"The gods have been compassionate. I feared that we had lost. Evil is the plight of a leader; without drawing a sword and even without seeing, he must answer for everything!"
"Live thou, O conquering commander, live through eternity!" cried the warriors.
"A fine victory for me!" laughed Ramses. "I do not know even how they won it."
"He wins a victory, and wonders how it came!" cried some one in the retinue.
"I say that I saw not the face of the battle," explained the prince.
"Be at rest, our commander," said Pentuer. "Thou didst dispose the army so wisely that the enemy had to be beaten. And in what way? Just as if that did not belong to thee, but the regiments."
"I did not even draw a sword. I do not see one Libyan," complained the prince.
On the southern heights there was a struggling and a seething, but in the valley the dust had begun to settle here and there, and a crowd of Egyptian soldiers were visible as through a mist, their spears pointed upward.

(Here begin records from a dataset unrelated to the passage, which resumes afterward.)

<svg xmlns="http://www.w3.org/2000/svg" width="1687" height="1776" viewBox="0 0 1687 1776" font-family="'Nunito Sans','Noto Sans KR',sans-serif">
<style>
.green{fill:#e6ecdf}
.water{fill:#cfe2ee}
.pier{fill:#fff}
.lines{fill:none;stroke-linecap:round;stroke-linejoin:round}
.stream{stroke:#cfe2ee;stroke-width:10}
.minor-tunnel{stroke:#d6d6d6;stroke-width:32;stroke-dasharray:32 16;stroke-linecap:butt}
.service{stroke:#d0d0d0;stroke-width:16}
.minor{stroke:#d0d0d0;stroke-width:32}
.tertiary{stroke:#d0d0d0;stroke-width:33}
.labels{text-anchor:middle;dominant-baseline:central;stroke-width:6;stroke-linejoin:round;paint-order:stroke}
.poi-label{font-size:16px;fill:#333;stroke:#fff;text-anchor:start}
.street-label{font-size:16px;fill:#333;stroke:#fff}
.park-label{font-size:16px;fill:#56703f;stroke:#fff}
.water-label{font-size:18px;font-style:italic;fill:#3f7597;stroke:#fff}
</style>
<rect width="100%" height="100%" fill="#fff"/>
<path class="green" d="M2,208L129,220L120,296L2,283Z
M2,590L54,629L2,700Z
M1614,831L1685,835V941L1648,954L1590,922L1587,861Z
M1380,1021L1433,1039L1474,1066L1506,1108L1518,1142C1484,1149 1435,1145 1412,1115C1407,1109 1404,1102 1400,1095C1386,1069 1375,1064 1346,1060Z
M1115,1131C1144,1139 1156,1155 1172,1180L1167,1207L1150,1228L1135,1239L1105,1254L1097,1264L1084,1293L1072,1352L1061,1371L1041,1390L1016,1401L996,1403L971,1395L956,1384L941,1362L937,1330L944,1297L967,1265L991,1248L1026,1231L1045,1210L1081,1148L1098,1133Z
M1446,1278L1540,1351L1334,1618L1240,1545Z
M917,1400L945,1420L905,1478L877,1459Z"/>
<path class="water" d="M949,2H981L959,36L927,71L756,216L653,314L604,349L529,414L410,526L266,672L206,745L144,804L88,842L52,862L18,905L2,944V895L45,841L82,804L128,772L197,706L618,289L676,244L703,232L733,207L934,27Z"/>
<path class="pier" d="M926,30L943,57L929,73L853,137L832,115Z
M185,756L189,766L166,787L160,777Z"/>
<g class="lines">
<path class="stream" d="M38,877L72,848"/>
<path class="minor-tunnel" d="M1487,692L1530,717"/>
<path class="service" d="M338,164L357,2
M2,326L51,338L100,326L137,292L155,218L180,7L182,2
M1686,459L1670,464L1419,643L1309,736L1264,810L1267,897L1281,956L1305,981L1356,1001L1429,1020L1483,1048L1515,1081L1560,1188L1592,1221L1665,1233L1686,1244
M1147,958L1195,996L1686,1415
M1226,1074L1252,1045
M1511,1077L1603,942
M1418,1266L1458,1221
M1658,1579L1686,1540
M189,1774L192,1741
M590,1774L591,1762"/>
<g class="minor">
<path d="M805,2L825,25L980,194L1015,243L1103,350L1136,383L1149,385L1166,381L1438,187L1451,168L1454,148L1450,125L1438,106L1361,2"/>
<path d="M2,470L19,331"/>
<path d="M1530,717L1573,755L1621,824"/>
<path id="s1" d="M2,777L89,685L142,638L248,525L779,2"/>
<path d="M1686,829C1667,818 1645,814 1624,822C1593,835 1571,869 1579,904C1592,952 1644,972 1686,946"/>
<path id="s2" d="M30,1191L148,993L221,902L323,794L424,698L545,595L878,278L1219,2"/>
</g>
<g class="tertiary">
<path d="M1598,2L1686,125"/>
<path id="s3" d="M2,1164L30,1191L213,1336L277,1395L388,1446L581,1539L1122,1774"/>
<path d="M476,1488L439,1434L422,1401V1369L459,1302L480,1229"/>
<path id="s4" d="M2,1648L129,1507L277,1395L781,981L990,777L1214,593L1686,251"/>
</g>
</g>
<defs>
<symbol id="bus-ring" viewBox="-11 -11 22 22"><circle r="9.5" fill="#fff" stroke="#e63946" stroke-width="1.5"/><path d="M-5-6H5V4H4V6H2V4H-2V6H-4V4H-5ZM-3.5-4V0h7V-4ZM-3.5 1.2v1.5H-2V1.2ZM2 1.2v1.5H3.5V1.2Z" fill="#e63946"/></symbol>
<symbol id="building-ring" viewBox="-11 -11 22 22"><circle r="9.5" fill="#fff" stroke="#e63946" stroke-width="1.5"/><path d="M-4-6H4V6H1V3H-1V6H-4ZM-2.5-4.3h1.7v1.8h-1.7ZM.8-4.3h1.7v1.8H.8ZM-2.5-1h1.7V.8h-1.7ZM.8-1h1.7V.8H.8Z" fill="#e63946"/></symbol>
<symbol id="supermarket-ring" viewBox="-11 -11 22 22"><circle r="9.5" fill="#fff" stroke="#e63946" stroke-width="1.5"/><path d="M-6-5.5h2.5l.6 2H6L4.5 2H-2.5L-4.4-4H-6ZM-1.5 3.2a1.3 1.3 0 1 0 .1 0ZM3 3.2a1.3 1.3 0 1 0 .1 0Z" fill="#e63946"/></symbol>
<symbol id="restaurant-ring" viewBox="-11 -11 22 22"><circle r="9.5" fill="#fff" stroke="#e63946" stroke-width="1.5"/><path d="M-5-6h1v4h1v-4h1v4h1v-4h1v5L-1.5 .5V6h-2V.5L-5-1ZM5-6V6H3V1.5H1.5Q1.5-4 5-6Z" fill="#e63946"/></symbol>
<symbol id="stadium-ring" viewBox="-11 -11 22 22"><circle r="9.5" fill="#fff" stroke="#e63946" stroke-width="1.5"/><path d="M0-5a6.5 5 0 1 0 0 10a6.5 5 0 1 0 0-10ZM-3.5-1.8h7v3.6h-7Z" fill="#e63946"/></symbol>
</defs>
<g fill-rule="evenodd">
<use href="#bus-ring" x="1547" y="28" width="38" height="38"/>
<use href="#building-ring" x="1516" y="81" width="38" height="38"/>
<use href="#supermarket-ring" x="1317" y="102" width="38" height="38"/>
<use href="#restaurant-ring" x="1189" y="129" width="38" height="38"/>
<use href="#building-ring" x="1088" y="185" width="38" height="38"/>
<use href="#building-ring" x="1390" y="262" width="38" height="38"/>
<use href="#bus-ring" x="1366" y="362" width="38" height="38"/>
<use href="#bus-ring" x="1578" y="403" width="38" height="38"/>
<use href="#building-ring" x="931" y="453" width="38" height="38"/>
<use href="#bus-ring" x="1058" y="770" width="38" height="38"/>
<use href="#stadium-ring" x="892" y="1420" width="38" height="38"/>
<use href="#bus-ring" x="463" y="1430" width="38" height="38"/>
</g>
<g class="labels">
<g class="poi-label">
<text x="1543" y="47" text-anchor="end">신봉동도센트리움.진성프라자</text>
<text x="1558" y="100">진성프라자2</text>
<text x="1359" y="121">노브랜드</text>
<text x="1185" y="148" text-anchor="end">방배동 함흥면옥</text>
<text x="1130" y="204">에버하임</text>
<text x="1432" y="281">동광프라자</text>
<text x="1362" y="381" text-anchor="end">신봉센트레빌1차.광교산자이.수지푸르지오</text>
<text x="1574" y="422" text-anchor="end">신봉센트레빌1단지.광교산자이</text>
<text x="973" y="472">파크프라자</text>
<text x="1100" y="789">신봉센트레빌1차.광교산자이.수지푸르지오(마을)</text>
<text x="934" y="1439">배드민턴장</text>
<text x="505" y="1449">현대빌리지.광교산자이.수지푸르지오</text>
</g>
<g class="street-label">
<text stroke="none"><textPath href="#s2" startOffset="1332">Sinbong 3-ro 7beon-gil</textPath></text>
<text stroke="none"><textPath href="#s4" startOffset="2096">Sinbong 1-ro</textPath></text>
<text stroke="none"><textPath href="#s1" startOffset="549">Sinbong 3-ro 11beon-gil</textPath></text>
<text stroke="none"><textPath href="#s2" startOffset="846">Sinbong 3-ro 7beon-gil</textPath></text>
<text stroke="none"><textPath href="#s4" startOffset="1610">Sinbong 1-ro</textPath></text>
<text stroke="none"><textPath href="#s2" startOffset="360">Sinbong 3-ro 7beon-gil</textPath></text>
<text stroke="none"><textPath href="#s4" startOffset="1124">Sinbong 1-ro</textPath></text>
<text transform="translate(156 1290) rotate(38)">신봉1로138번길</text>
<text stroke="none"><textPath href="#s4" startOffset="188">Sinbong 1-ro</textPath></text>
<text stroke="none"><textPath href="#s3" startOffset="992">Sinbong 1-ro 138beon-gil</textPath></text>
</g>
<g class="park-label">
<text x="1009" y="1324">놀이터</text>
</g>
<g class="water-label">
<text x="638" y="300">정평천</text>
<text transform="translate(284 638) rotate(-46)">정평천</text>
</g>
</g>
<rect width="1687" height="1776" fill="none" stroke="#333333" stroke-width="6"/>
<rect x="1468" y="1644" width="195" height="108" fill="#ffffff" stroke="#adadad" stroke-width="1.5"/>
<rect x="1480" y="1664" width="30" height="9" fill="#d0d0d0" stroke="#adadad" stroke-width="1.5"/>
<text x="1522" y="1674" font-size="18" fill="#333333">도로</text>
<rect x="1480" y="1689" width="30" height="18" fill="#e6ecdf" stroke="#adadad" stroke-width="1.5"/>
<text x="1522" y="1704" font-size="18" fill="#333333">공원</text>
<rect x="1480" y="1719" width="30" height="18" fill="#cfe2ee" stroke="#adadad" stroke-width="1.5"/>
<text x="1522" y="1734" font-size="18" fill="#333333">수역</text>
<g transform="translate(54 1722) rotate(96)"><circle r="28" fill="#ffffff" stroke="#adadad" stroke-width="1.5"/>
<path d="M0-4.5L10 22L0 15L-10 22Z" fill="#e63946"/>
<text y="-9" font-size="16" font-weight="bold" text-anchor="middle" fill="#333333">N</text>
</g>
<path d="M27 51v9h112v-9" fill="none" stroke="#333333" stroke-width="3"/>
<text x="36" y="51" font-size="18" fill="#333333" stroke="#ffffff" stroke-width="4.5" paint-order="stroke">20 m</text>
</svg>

Ramses turned his horse in that direction and rode out to the deserted field of battle, where just recently had been the struggle of the central column. It was a place some hundreds of yards in width, with deep furrows filled with bodies of the dead and wounded. On the side along which the prince was approaching, Egyptians and Libyans lay intermixed, in a long line, still farther on there were almost none except Libyans.
In places bodies lay close to bodies; sometimes on one spot three or four were piled one on another. The sand was stained with brownish blood patches; the wounds were ghastly. Both hands were cut from one man, another had his head split to the body, from a third man, the entrails were dropping. Some were howling in convulsions, and from their mouths, filled with sand, came forth curses, or prayers imploring some one to slay them.